Conospermum filifolium is a species of flowering plant in the family Proteaceae and is endemic to the south-west of Western Australia. It is a shrub with thread-like, S-shaped leaves, and spike-like panicles of woolly white, occasionally blue, tube-shaped flowers.

==Description==
Conospermum filifolium is a shrub that typically grows up to 80 cm tall. It has ascending, thread-like, usually more or less S-shaped leaves 20–85 mm long and 0.3–0.7 mm wide. The flowers are arranged in narrow, spike-like panicles with egg-shaped, blue bracteoles 2–4 mm long and 0.7–1.8 mm wide. The perianth is woolly and white, occasionally blue, forming a tube 2.5–7 mm long. The upper lip is egg-shaped, 2.0–3.2 mm long and 0.7–1.8 mm wide, the lower lip joined for 1.5–2.5 mm with lobes 0.5–0.6 mm long and 0.15–0.3 mm wide. Flowering time depends on subspecies.

==Taxonomy==
Conospermum filifolium was first formally described in 1845 by Carl Meissner in Lehmann's Plantae Preissianae from specimen collected near the Swan River by James Drummond. The specific epithet (filifolium) means 'thread-leaved'.

===Subspecies===
In 1995, Eleanor Marion Bennett described two subspecies of Conospermum filifolium in the Flora of Australia, and the names are accepted by the Australian Plant Census:
- Conospermum filifolium subsp. australe E.M.Benn. has S-shaped, more or less spreading leaves and a perianth with a glabrous upper lip and flowers from August to October.
- Conospermum filifolium Meisn. subsp. filifolium has leaves that are more or less pressed against the stem, and a perianth with velvety or soft hairs on the upper lip, and flowers from August to November.

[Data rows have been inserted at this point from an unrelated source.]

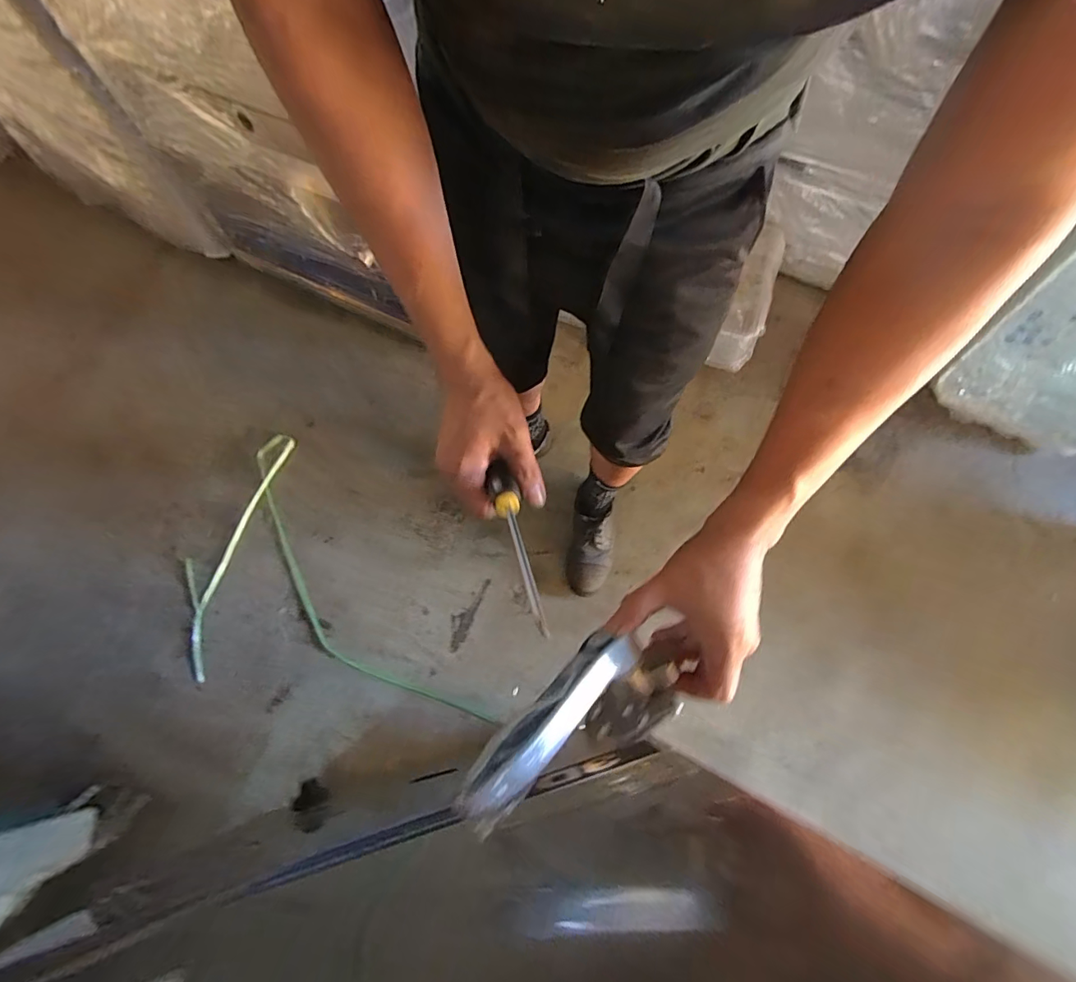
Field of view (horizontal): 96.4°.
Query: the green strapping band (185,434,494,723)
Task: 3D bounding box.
[{"bbox_3d":[-0.585,0.297,1.131,0.459,0.020,0.873,-36,73,-13],"label":"green strapping band"}]

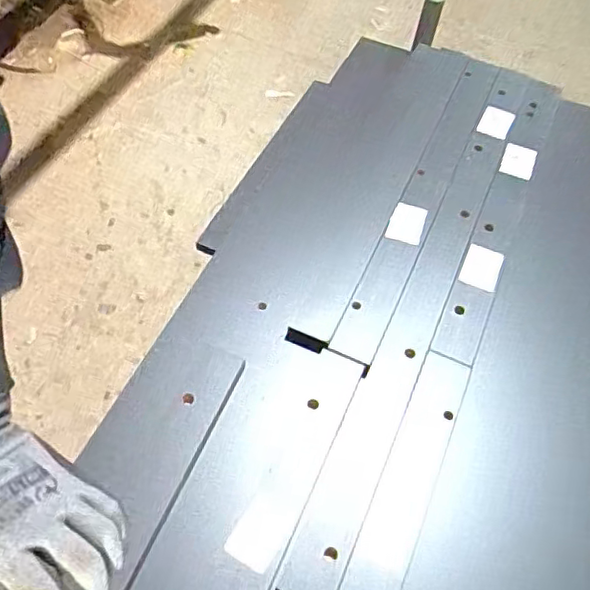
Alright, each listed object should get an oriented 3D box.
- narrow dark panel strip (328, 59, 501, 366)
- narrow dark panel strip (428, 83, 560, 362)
[{"bbox_3d":[0.177,-0.151,0.792,0.049,0.013,0.561,23,58,10],"label":"narrow dark panel strip"},{"bbox_3d":[0.269,-0.118,0.775,0.048,0.013,0.504,26,60,4],"label":"narrow dark panel strip"}]

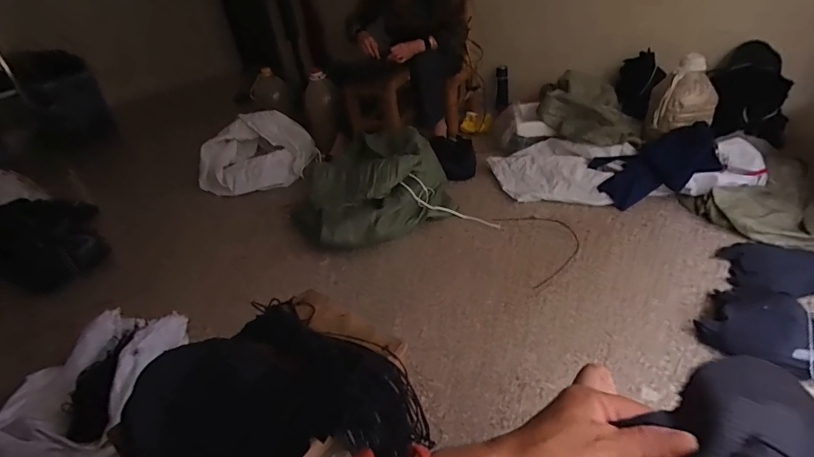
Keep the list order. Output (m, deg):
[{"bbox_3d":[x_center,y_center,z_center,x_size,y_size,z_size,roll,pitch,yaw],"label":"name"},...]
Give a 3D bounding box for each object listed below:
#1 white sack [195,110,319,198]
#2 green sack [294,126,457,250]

==Distribution and habitat==
This species of Conospermum is widespread on sand plain areas from south of Perth to Ravensthorpe in the Avon Wheatbelt, Esperance Plains, Jarrah Forest, Mallee and Swan Coastal Plain bioregions. Subspecies australe occurs from the Stirling Range south-east to Ravensthorpe and subsp. filifolium occurs inland between Perth and Albany

==Conservation status==
Both subspecies of C. filifolium are listed as "not threatened" by the Government of Western Australia Department of Biodiversity, Conservation and Attractions.